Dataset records
-------------------------
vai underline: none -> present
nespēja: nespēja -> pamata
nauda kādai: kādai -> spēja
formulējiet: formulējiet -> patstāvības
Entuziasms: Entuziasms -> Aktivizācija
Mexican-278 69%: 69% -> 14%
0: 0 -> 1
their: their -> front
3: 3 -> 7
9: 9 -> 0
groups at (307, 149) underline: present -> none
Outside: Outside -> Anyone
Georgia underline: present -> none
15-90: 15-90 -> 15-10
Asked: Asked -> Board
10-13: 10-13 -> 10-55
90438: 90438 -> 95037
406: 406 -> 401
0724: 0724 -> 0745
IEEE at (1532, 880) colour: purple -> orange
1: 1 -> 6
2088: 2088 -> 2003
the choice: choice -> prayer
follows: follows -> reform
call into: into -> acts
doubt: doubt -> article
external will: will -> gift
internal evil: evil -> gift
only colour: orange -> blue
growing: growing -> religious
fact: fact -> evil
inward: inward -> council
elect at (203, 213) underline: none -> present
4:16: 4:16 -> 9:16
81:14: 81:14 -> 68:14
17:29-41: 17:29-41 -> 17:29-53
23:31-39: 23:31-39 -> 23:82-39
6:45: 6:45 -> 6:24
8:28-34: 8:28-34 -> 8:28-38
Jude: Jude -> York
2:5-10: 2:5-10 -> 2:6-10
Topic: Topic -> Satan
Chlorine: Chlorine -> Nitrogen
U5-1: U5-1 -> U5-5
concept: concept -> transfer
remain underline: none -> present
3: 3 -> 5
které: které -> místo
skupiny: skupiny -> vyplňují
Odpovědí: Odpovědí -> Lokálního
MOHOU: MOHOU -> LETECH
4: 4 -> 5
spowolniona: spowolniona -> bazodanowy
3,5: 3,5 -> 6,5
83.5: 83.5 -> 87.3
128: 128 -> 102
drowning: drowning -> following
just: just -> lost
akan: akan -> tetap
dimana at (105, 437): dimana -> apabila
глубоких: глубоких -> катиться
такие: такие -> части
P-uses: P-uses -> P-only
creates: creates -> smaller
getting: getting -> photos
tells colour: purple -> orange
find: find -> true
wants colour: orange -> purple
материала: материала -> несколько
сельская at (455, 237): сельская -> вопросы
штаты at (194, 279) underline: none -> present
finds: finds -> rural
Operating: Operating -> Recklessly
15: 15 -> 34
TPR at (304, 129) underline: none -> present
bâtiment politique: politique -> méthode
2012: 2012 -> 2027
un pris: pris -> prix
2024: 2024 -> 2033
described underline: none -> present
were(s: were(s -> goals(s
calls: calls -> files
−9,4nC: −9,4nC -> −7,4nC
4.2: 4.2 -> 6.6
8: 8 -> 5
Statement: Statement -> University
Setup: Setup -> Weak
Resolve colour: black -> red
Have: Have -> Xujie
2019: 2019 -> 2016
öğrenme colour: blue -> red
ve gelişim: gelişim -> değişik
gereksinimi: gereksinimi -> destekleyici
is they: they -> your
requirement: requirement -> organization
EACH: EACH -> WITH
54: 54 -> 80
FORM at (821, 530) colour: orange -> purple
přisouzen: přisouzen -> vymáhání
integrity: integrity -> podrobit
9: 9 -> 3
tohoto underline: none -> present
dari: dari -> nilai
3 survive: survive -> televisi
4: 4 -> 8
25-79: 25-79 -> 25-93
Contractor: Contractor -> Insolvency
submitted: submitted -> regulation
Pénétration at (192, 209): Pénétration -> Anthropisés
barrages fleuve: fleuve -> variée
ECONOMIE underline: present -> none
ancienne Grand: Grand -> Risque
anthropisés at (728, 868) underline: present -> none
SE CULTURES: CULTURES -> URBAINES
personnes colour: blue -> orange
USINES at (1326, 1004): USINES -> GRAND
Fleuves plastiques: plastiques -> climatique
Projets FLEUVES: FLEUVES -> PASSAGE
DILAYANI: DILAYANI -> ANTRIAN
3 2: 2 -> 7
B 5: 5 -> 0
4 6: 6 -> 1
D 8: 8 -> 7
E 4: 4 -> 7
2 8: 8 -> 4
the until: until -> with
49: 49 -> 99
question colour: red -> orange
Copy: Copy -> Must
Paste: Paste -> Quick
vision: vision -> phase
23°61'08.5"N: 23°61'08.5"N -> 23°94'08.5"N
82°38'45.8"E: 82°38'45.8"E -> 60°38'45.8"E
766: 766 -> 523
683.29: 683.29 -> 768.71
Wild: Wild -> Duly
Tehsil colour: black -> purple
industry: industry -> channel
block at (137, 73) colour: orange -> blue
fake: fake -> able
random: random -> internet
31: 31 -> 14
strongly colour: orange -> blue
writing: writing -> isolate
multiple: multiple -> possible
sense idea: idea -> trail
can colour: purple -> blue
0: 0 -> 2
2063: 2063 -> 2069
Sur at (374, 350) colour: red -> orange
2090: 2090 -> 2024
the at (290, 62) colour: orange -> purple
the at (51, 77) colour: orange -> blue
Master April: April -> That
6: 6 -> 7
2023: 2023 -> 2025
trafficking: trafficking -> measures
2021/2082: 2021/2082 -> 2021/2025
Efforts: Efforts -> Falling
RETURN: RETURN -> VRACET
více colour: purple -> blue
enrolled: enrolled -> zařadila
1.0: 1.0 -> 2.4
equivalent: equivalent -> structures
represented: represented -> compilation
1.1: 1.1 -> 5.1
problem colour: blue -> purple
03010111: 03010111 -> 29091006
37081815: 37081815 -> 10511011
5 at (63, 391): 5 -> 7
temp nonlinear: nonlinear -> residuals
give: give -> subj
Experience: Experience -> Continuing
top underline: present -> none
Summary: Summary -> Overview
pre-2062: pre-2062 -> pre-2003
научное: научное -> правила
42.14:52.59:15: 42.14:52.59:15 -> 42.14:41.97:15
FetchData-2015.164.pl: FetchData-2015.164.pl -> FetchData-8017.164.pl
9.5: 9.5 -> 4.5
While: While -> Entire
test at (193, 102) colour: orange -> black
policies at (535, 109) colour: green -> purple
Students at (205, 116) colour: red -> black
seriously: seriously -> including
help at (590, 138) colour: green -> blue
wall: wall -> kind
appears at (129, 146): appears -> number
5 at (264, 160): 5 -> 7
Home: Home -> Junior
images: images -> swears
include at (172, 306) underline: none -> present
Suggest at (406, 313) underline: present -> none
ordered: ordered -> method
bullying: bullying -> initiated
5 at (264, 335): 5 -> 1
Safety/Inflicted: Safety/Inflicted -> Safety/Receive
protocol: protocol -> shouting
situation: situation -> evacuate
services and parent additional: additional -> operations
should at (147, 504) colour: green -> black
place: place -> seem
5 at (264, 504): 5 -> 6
-------------------------
Transcribe the rows word for word, starting with the first row and ending with the row that contains "0724: 0724 -> 0745", both included.

vai underline: none -> present
nespēja: nespēja -> pamata
nauda kādai: kādai -> spēja
formulējiet: formulējiet -> patstāvības
Entuziasms: Entuziasms -> Aktivizācija
Mexican-278 69%: 69% -> 14%
0: 0 -> 1
their: their -> front
3: 3 -> 7
9: 9 -> 0
groups at (307, 149) underline: present -> none
Outside: Outside -> Anyone
Georgia underline: present -> none
15-90: 15-90 -> 15-10
Asked: Asked -> Board
10-13: 10-13 -> 10-55
90438: 90438 -> 95037
406: 406 -> 401
0724: 0724 -> 0745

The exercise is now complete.